Nun, ich denke da relativ einfach. Wer sein Leben lang arbeitet muss mehr haben als jemand der weniger arbeitet, das gebietet die Gerechtigkeit. Aber mal ehrlich von 48% kann man nicht leben, außer man war im Erwerbsleben im oberen drittel…. Die Rente könnte auf andere Beine gestellt werden. Als solidarisches System. Alle zahlen ein. Nicht in Form einer Versicherung, sondern eher wie ein steuerfinanziertes Fondssystem. Es geht dabei um Wertschätzung. Und so wie es im Moment ist, ist es nicht wertschätzend. Und, JA … man darf gern mal über die Grenze schauen!

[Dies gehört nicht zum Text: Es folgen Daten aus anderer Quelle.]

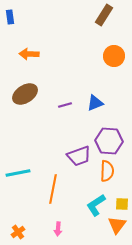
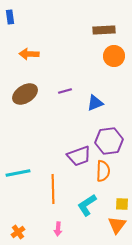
brown rectangle: moved 15 px down; rotated 55 degrees clockwise
purple line: moved 14 px up
purple hexagon: rotated 12 degrees counterclockwise
orange semicircle: moved 4 px left
orange line: rotated 12 degrees counterclockwise
cyan L-shape: moved 9 px left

10, Gesamtverschuldung unter 60% bekommen wie die Maastrichtkriterien es vorsehen, wichtig, oder nicht?

Also, aus dem Auge eines einfachen Menschen, wenn ich zu viele Zinsen zu bezahlen habe, dann werde ich von der Schuldenlast erdrückt. Anders ist es aber auch so, wenn ich merke, dass ich nur für Zinsen arbeite, und mir nichts mehr leisten kann, dann leidet meine Moral. Ich habe keine Lust mehr zu arbeiten. Folglich kann ich auch keine Zinsen mehr zahlen. Maastricht ist für mich also in Zeiten von Niedrigen Zinsen eher nicht das Problem, sondern die Verteilung der erwirtschafteten Erträge im Land.

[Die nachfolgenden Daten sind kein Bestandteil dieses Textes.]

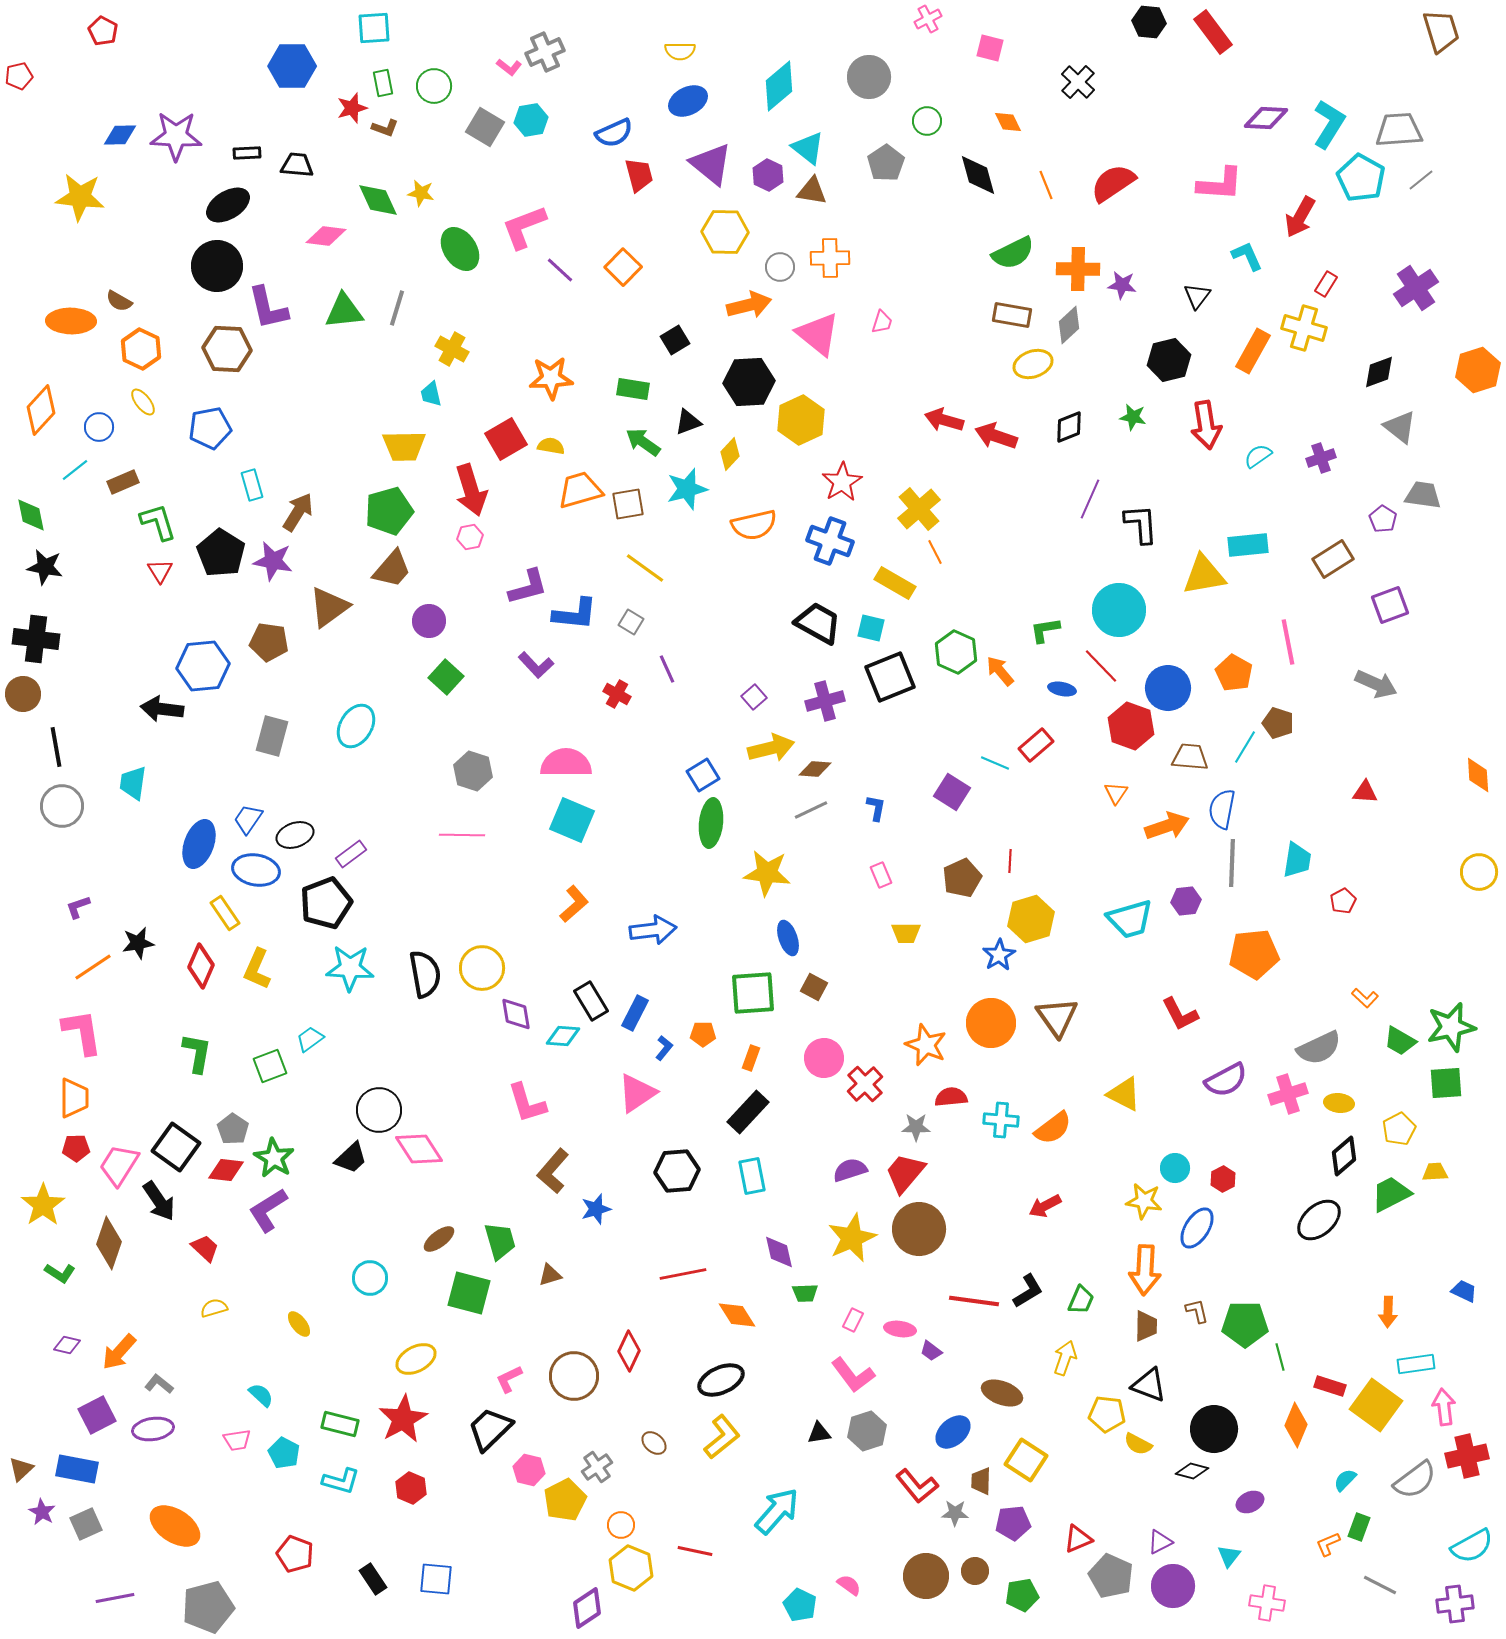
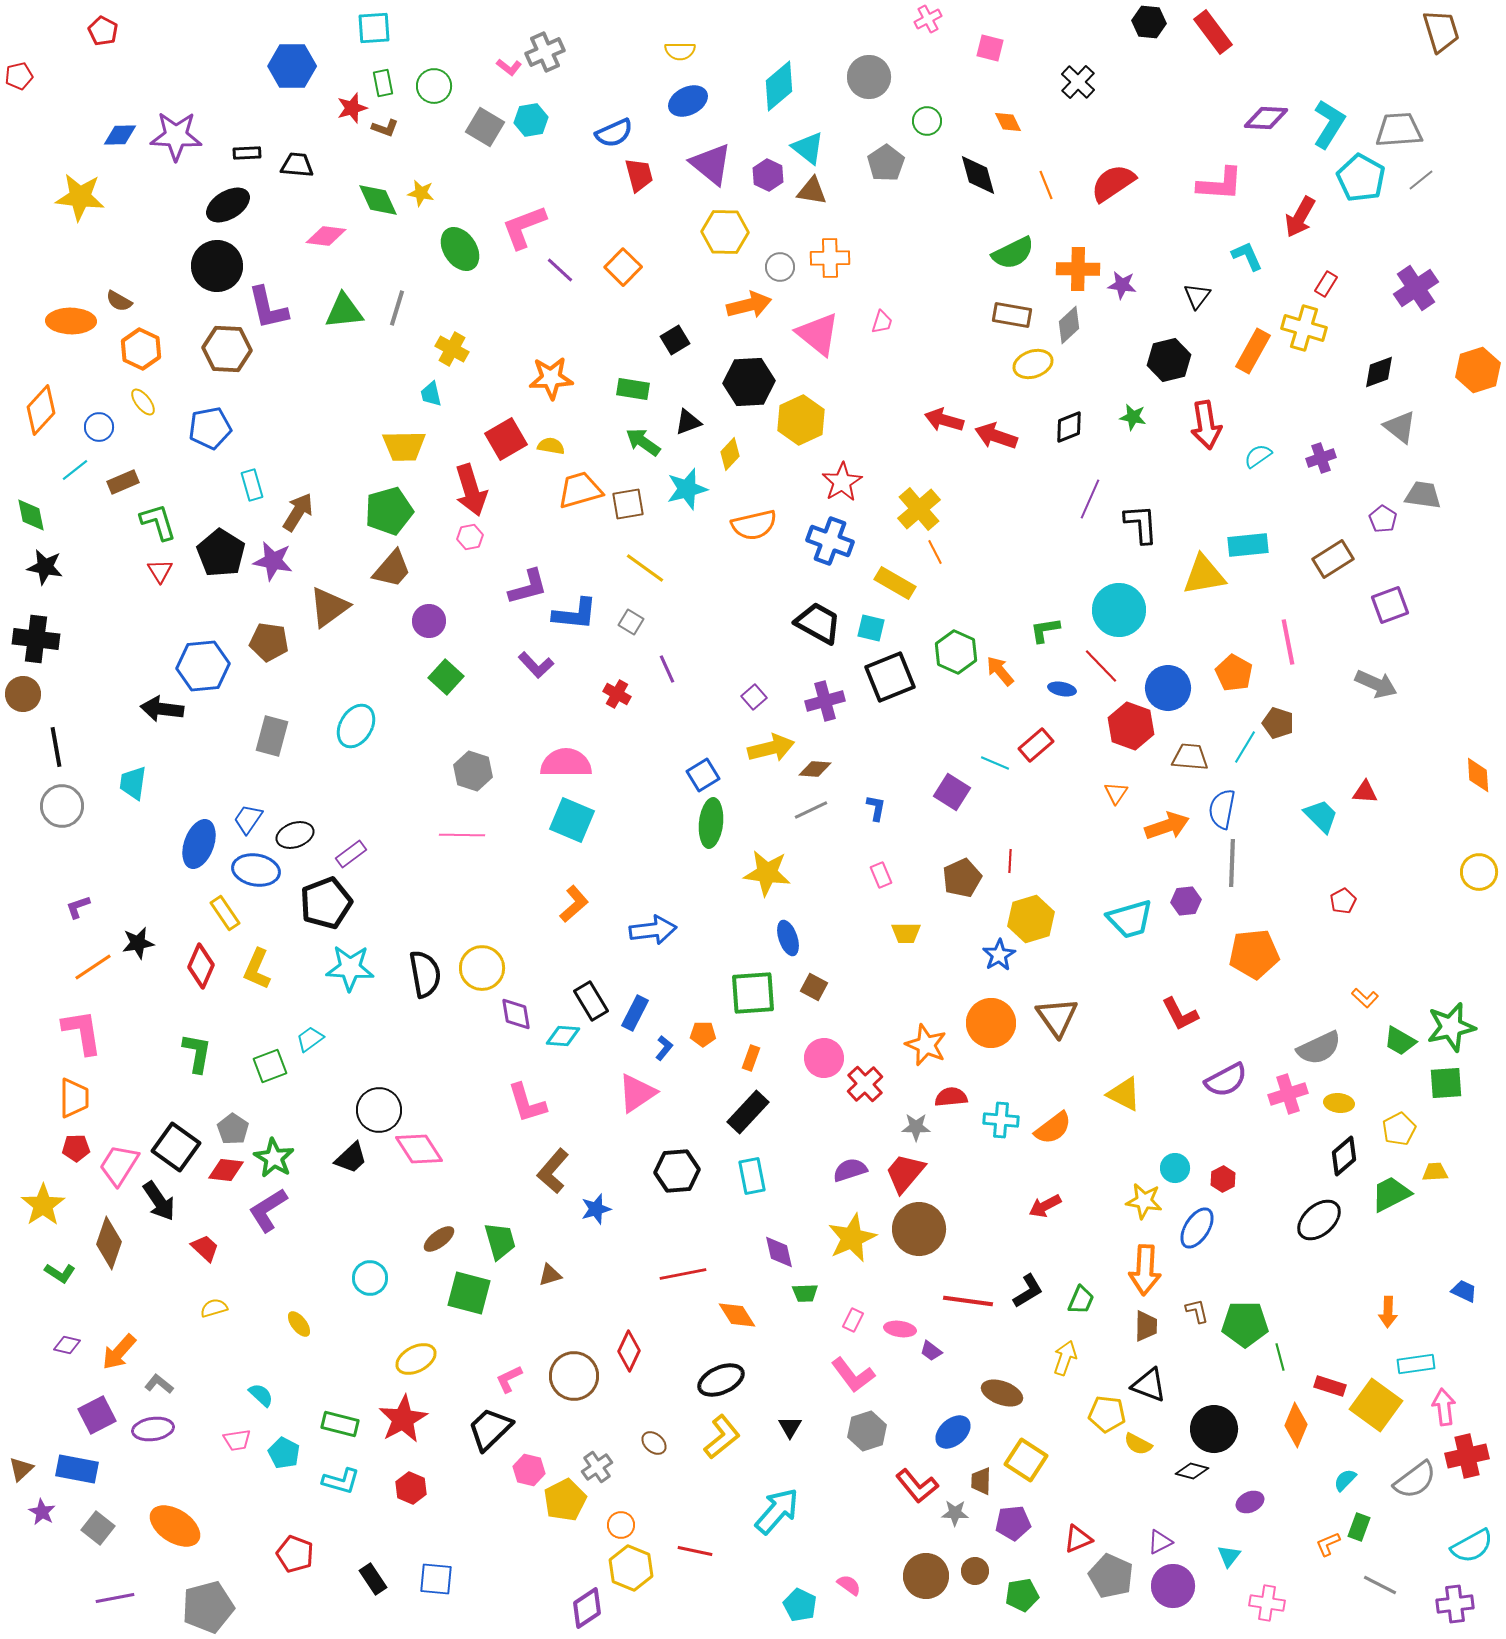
cyan trapezoid at (1297, 860): moved 24 px right, 44 px up; rotated 54 degrees counterclockwise
red line at (974, 1301): moved 6 px left
black triangle at (819, 1433): moved 29 px left, 6 px up; rotated 50 degrees counterclockwise
gray square at (86, 1524): moved 12 px right, 4 px down; rotated 28 degrees counterclockwise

Gut… ich bin fertig… Danke für Eure Fragen.

Und: Ich bin raus!

 

 

3 Kommentare

  1. Anke Dziabel sagt:

    Alles richtig gemacht und geschrieben. Jetzt muss man nur noch darfür sorgen das dieser Beitrag die Runde macht. Mal sehen was ich da für dich tun kann. Ich habe deinen Beitrag erstmal zu Uni gesendet. Die Professoren die ich kenne werden da schon helfen. Ich bin das so leid mit der SPD . Also alles zurück auf Anfang,und sich besinnen wo für steht die SPD.

  2. Gabriele sagt:

    Ich stimme allen Punkten voll zu.
    Da ich nur bei Twitter unterwegs bin, werde ich das so gut teilen, wie ich kann.

    Besten Dank für die tolle Arbeit!

  3. Ich bin sehr betrübt, dass Dirk seine Mission beendet hat. Er wäre politisch inhaltlich aber gerade menschlich ein hervorragender PV gewesen. Danke für seine Ideen und seinen Mut.